### Directive
Go through the records below and copy out every line that contains the word "Board".
(Provided material)
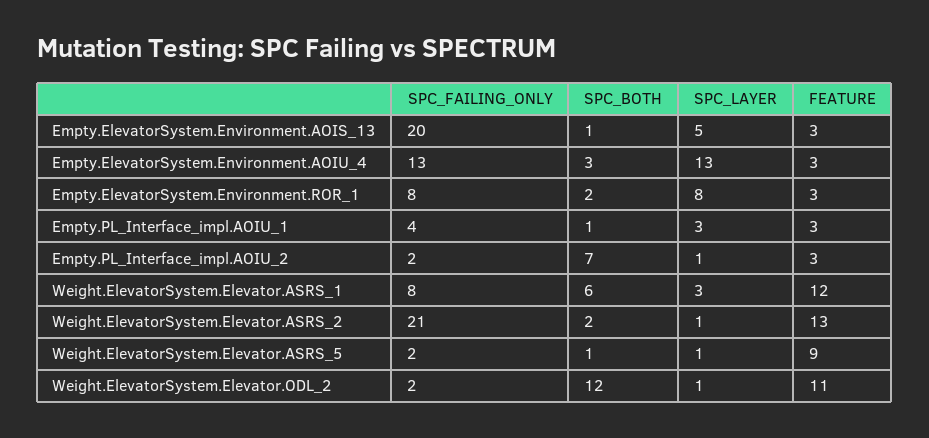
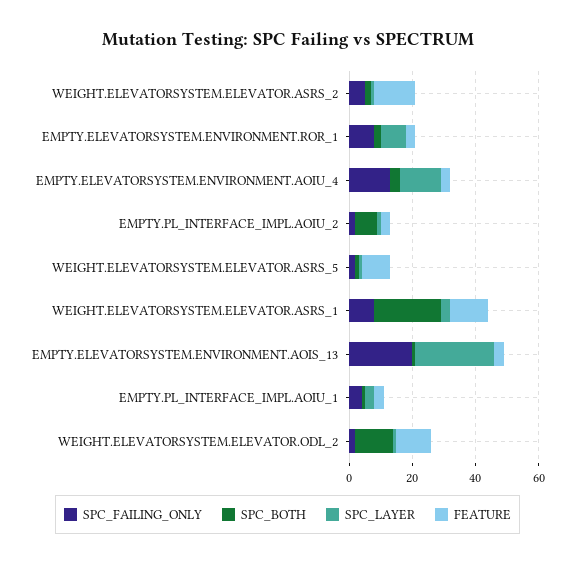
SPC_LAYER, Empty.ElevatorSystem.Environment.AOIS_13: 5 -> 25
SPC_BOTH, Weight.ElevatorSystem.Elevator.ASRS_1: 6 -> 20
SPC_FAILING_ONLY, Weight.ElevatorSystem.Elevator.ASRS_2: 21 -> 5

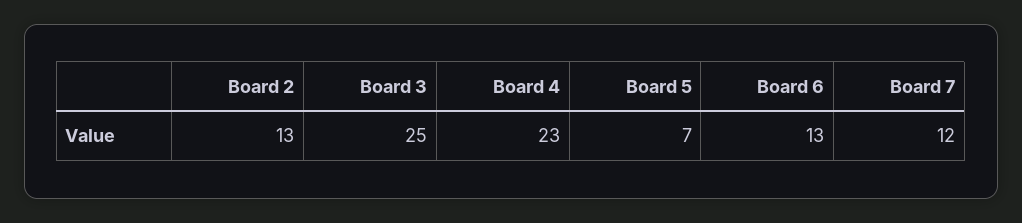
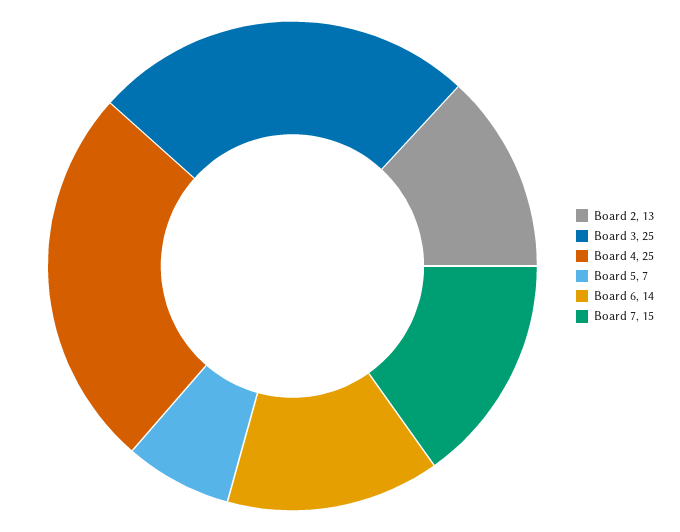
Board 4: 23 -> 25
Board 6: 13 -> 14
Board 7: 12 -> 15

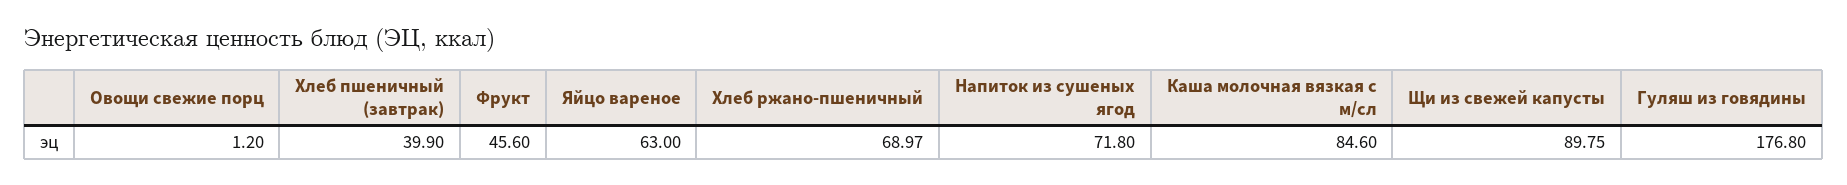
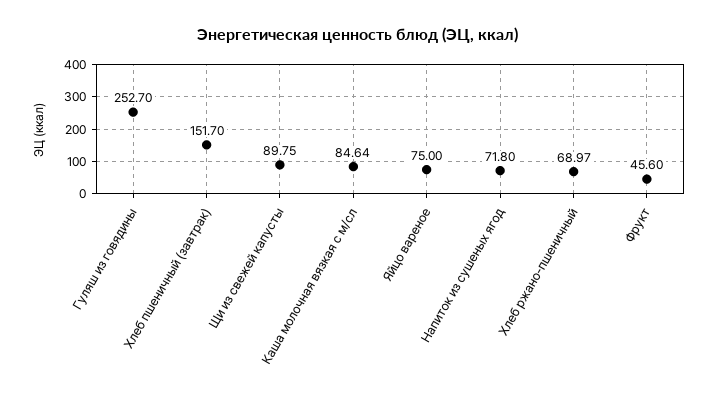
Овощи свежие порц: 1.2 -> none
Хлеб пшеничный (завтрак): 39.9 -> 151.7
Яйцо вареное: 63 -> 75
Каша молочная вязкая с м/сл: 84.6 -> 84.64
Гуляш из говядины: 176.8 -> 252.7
(End Provided material)
(Provided material)
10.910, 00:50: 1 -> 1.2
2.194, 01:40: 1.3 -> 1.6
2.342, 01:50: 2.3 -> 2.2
(End Provided material)
### Exercise solution
Board 4: 23 -> 25
Board 6: 13 -> 14
Board 7: 12 -> 15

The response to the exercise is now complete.